==== INPUT DATA ====

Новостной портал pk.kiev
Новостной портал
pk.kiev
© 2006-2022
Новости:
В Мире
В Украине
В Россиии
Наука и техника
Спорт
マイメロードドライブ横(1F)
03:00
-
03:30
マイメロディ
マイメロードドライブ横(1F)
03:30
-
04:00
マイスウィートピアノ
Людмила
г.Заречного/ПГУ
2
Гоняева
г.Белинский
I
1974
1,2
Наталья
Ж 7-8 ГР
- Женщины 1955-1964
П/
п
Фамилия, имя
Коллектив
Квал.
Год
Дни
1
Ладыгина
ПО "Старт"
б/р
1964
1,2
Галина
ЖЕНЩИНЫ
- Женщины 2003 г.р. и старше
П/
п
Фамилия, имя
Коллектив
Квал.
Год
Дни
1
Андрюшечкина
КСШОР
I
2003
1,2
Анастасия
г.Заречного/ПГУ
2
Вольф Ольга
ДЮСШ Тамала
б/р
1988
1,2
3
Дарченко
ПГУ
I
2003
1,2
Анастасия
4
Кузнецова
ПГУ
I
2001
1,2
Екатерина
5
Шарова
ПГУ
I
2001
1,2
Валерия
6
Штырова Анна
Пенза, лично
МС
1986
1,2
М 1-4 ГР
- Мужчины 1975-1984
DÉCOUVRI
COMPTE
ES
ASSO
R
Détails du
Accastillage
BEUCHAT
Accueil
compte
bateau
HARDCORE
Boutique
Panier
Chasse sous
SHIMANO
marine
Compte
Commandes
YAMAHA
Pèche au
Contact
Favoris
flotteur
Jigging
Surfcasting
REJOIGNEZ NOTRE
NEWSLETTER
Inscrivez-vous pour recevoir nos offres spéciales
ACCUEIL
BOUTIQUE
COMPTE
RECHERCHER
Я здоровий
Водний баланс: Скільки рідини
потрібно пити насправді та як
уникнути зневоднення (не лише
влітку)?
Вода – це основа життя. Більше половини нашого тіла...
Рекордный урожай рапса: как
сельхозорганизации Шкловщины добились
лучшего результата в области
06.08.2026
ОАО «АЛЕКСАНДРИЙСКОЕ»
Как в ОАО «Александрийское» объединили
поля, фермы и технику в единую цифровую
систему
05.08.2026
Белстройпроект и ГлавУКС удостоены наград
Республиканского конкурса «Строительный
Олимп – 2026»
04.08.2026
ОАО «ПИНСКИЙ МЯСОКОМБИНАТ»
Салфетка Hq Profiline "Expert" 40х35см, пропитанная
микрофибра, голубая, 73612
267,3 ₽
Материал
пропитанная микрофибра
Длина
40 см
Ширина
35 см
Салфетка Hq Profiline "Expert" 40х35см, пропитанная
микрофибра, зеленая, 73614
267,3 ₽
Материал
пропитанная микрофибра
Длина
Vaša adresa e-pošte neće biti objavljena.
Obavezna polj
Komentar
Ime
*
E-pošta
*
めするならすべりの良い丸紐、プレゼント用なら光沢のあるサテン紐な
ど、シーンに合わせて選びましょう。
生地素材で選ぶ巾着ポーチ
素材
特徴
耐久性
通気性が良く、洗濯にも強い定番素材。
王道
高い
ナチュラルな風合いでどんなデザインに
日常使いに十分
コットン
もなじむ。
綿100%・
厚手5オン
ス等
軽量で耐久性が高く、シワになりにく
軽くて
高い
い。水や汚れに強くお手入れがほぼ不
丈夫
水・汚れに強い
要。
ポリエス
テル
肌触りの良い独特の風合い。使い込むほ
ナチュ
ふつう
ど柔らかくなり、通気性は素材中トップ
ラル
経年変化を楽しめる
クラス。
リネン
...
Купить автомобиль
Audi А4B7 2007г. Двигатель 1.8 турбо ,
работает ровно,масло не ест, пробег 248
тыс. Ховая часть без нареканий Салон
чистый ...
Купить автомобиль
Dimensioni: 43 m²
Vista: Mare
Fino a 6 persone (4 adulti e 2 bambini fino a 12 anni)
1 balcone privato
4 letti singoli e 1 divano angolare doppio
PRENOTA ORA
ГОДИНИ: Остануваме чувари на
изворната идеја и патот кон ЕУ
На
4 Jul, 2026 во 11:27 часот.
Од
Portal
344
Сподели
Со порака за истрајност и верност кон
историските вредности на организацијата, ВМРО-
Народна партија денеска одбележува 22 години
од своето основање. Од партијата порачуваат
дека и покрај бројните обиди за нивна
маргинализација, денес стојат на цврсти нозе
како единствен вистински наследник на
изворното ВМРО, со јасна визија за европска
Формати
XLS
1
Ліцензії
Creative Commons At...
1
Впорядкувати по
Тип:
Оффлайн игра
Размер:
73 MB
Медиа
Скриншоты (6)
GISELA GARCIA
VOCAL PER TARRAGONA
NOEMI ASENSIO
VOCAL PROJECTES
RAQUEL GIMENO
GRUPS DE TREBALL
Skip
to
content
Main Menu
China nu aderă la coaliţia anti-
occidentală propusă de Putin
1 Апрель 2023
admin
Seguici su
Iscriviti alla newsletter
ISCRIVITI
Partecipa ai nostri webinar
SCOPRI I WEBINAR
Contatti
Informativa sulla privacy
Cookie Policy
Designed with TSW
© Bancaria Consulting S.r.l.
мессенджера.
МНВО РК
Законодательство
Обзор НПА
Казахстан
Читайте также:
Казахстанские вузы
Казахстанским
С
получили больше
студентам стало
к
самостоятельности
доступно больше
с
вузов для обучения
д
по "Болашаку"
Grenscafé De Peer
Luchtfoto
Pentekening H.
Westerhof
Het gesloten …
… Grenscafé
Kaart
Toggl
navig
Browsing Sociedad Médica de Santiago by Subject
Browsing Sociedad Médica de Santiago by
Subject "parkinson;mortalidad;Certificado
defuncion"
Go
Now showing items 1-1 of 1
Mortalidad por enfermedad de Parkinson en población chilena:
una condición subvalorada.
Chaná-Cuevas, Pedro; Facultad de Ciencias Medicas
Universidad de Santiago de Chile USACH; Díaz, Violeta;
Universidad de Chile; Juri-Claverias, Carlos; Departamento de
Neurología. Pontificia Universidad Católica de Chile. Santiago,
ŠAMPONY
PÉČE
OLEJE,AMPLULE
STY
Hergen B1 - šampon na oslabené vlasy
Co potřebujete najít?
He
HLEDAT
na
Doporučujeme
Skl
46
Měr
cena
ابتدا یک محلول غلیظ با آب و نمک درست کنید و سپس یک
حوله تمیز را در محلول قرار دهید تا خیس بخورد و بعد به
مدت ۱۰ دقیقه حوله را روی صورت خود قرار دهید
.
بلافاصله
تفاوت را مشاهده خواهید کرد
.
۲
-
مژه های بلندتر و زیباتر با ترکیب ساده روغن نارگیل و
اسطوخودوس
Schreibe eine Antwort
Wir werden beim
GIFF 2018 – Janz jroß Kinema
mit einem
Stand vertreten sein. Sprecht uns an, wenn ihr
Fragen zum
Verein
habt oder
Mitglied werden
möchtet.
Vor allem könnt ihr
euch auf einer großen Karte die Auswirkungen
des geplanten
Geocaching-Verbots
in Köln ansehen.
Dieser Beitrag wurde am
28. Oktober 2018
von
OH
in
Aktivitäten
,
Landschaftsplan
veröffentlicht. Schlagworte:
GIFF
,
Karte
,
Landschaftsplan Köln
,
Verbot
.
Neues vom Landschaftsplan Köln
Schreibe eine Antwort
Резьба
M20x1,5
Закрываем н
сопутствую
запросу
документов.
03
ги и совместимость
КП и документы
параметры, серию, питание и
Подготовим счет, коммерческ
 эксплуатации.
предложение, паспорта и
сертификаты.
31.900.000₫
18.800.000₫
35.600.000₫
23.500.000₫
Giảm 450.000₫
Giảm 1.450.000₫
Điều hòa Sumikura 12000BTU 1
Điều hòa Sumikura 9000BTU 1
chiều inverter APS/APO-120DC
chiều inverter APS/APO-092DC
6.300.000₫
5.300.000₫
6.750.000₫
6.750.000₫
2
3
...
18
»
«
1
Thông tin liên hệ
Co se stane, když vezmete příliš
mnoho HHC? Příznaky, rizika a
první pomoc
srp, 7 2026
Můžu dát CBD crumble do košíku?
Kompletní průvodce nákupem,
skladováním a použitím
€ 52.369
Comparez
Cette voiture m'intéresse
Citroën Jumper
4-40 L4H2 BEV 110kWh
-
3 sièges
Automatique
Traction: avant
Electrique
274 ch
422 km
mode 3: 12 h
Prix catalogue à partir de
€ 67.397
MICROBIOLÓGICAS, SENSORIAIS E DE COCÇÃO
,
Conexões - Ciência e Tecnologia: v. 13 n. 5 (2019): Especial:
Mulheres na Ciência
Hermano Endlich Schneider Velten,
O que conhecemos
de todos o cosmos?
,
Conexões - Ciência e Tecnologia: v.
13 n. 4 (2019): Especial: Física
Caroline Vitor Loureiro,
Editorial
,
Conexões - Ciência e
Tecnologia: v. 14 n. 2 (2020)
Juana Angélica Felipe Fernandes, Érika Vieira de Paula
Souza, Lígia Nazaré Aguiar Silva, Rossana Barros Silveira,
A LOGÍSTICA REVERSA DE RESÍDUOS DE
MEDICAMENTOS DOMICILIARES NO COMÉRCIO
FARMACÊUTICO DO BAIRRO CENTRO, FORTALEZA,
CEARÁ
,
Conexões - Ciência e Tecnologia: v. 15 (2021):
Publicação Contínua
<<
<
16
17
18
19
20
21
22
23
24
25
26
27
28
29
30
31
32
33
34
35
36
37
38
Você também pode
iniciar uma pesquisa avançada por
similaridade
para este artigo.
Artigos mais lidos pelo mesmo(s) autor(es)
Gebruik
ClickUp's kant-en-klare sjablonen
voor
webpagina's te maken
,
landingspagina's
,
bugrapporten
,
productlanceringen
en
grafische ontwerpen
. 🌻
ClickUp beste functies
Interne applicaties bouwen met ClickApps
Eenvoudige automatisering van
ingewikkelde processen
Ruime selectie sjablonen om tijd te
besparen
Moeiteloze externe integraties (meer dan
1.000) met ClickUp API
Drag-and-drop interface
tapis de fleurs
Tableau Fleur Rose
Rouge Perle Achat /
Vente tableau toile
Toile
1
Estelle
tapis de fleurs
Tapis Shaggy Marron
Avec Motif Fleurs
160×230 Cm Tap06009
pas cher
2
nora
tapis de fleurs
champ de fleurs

====

WORK REQUEST: The string "حوله" may occur in the listing; show every line where it does.

SOLUTION TO THE EXERCISE:
حوله تمیز را در محلول قرار دهید تا خیس بخورد و بعد به
مدت ۱۰ دقیقه حوله را روی صورت خود قرار دهید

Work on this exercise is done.